Far fewer men than women believe that female employees face any gender-based inequality in New Zealand workplaces.
Hays New Zealand research - conducted in unison with International Women’s Day - claims that while Kiwi men still dominate senior roles across the country, there is almost no difference in female and male ambition for such roles.
In the survey of 174 New Zealand men and women, 88 percent of men think there is equal pay between genders compared to 54 percent of women.
Meanwhile, 86 percent of men believe the same career opportunities are open to equally capable colleagues regardless of gender compared to 58 percent of women.
Delving deeper, findings claim that 83 percent of all respondents, both men and women, report that the most senior person within their organisation is male with 63 percent also confirming that their line manager is also male.
“We have a lot to celebrate here in New Zealand on International Women’s Day, but many Kiwis would argue that progress towards workplace gender equality can still be hindered today by people, more often than not men, who fail to see any problem,” says Jason Walker, Managing Director, Hays New Zealand.
As Walker claims, female and male ambition for management and director roles is nearly identical however, with 45 percent of women and 47 percent of men aspiring to reach director or MD/CEO level.
But only 41 per cent of women feel they have the opportunity to self-promote and communicate their ambitions in the workplace, compared to 69 per cent of men.
Meanwhile just 30 per cent of women and 39 per cent of men said their organisation has formal gender diversity policies and practices in place.
According to the New Zealand Stock Exchange’s 2015 gender diversity statistics, the number of female directors has increased by only five per cent since 2013 from 12.4 per cent to 17 per cent in 2015.
“Given that the majority of people in executive and senior management roles are still men, it’s difficult to see how gender parity can be accelerated when many of those in positions of influence do not see any inequality issue to begin with,” Walker adds.
“It’s interesting that there is little difference between male and female ambition for reaching senior positions.
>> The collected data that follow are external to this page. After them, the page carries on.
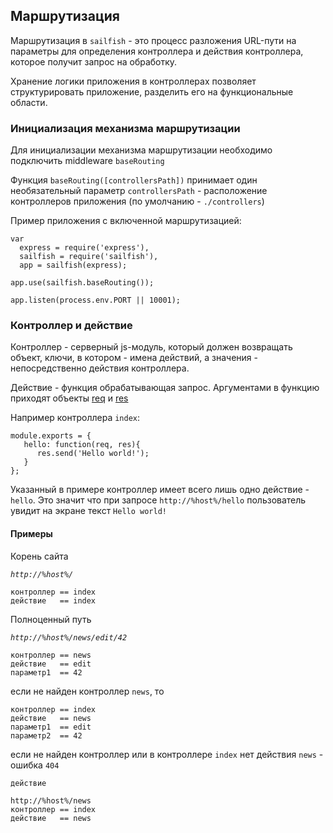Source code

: ## Маршрутизация

Маршрутизация в `sailfish` - это процесс разложения URL-пути на параметры для определения контроллера и действия контроллера,
которое получит запрос на обработку.

Хранение логики приложения в контроллерах позволяет структурировать приложение, разделить его на функциональные области.

### Инициализация механизма маршрутизации

Для инициализации механизма маршрутизации необходимо подключить middleware `baseRouting`

Функция `baseRouting([controllersPath])` принимает один необязательный параметр `controllersPath` - расположение
контроллеров приложения (по умолчанию - `./controllers`)

Пример приложения с включенной маршрутизацией:

    var
      express = require('express'),
      sailfish = require('sailfish'),
      app = sailfish(express);

    app.use(sailfish.baseRouting());

    app.listen(process.env.PORT || 10001);

### Контроллер и действие

Контроллер - серверный js-модуль, который должен возвращать объект, ключи, в котором - имена действий,
а значения - непосредственно действия контроллера.

Действие - функция обрабатывающая запрос. Аргументами в функцию приходят объекты [req](http://expressjs.com/api.html#req.params)
и [res](http://expressjs.com/api.html#res.status)

Например контроллера `index`:

    module.exports = {
       hello: function(req, res){
          res.send('Hello world!');
       }
    };

Указанный в примере контроллер имеет всего лишь одно действие - `hello`. Это значит что при запросе `http://%host%/hello`
пользователь увидит на экране текст `Hello world!`

#### Примеры
Корень сайта

*`http://%host%/`*

    контроллер == index
    действие   == index

Полноценный путь

*`http://%host%/news/edit/42`*

    контроллер == news
    действие   == edit
    параметр1  == 42


если не найден контроллер `news`, то

    контроллер == index
    действие   == news
    параметр1  == edit
    параметр2  == 42

если не найден контроллер или в контроллере `index` нет действия `news` - ошибка `404`

    действие

    http://%host%/news
    контроллер == index
    действие   == news

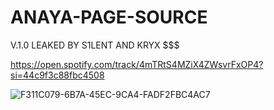 # ANAYA-PAGE-SOURCE
V.1.0 LEAKED BY S1LENT AND KRYX $$$

https://open.spotify.com/track/4mTRtS4MZiX4ZWsvrFxOP4?si=44c9f3c88fbc4508


![F311C079-6B7A-45EC-9CA4-FADF2FBC4AC7](https://user-images.githubusercontent.com/132094940/235222480-1f193ebc-87da-48b8-9214-7ed459678a8e.gif)


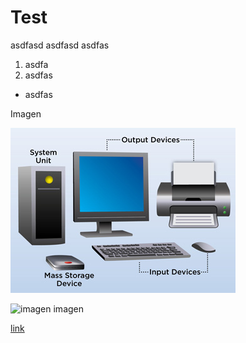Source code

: # Test

asdfasd asdfasd asdfas

1. asdfa
2. asdfas

* asdfas

Imagen

![imagen imagen](../images/computer.jpg)

![imagen imagen](/home/albertogcmr/Escritorio/IH-TA-datamad/data-analytics-examples-lessons-stuff/any-all-filter-transform-max-min-index/images/computer.jpg)

[link](www.google.es)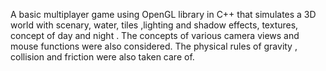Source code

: A basic multiplayer game using OpenGL library in C++ that simulates a 3D world with
scenary, water, tiles ,lighting and shadow effects, textures, concept of day and night . The
concepts of various camera views and mouse functions were also considered. The physical
rules of gravity , collision and friction were also taken care of.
But being able to promote your achievements is a key part of successful career development and reaching such roles.
“When only half of women feel they have the opportunity to self-promote and communicate their ambitions, employers must do more to ensure opportunities are communicated to all and recognise and draw out the skills and ambitions of those around them.”
Walker says the 2016 International Women’s Day theme is ‘pledging for parity’, calling for everyone, both men and women, “to pledge to take a concrete step to help achieve gender parity more quickly”.
But what steps can the industry take?
“Employers should encourage female ambition, focus on employee self-promotion and implement and communicate gender diversity policies,” Walker adds.